■ Instruction ■
Copy the data below character for character, keeping every line as it appears.

■ Given records ■

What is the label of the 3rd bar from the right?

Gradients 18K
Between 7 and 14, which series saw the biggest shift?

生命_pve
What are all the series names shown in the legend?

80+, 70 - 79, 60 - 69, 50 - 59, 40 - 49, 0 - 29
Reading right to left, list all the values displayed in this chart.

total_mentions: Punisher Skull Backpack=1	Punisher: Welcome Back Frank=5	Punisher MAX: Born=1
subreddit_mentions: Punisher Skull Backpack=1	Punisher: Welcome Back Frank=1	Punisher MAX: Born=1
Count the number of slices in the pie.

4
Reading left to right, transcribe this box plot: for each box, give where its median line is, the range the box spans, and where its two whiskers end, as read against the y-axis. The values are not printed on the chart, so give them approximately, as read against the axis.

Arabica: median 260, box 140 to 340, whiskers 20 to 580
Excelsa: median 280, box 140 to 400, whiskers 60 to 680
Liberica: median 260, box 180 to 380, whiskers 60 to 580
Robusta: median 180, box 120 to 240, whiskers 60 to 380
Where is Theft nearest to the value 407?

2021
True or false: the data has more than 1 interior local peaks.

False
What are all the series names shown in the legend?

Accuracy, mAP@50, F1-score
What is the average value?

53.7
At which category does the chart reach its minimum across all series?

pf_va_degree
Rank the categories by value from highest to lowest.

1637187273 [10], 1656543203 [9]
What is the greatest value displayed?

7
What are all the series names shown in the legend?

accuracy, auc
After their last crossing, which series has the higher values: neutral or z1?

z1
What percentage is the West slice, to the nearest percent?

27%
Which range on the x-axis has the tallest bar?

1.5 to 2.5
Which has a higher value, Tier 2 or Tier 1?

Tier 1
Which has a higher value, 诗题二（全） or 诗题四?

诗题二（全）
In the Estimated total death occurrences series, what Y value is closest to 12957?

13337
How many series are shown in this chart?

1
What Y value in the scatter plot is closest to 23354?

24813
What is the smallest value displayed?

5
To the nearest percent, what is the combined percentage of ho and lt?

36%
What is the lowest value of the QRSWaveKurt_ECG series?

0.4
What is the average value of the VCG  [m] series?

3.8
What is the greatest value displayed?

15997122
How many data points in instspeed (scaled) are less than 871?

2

■ Answer to this problem ■
What is the label of the 3rd bar from the right?

Gradients 18K
Between 7 and 14, which series saw the biggest shift?

生命_pve
What are all the series names shown in the legend?

80+, 70 - 79, 60 - 69, 50 - 59, 40 - 49, 0 - 29
Reading right to left, list all the values displayed in this chart.

total_mentions: Punisher Skull Backpack=1	Punisher: Welcome Back Frank=5	Punisher MAX: Born=1
subreddit_mentions: Punisher Skull Backpack=1	Punisher: Welcome Back Frank=1	Punisher MAX: Born=1
Count the number of slices in the pie.

4
Reading left to right, transcribe this box plot: for each box, give where its median line is, the range the box spans, and where its two whiskers end, as read against the y-axis. The values are not printed on the chart, so give them approximately, as read against the axis.

Arabica: median 260, box 140 to 340, whiskers 20 to 580
Excelsa: median 280, box 140 to 400, whiskers 60 to 680
Liberica: median 260, box 180 to 380, whiskers 60 to 580
Robusta: median 180, box 120 to 240, whiskers 60 to 380
Where is Theft nearest to the value 407?

2021
True or false: the data has more than 1 interior local peaks.

False
What are all the series names shown in the legend?

Accuracy, mAP@50, F1-score
What is the average value?

53.7
At which category does the chart reach its minimum across all series?

pf_va_degree
Rank the categories by value from highest to lowest.

1637187273 [10], 1656543203 [9]
What is the greatest value displayed?

7
What are all the series names shown in the legend?

accuracy, auc
After their last crossing, which series has the higher values: neutral or z1?

z1
What percentage is the West slice, to the nearest percent?

27%
Which range on the x-axis has the tallest bar?

1.5 to 2.5
Which has a higher value, Tier 2 or Tier 1?

Tier 1
Which has a higher value, 诗题二（全） or 诗题四?

诗题二（全）
In the Estimated total death occurrences series, what Y value is closest to 12957?

13337
How many series are shown in this chart?

1
What Y value in the scatter plot is closest to 23354?

24813
What is the smallest value displayed?

5
To the nearest percent, what is the combined percentage of ho and lt?

36%
What is the lowest value of the QRSWaveKurt_ECG series?

0.4
What is the average value of the VCG  [m] series?

3.8
What is the greatest value displayed?

15997122
How many data points in instspeed (scaled) are less than 871?

2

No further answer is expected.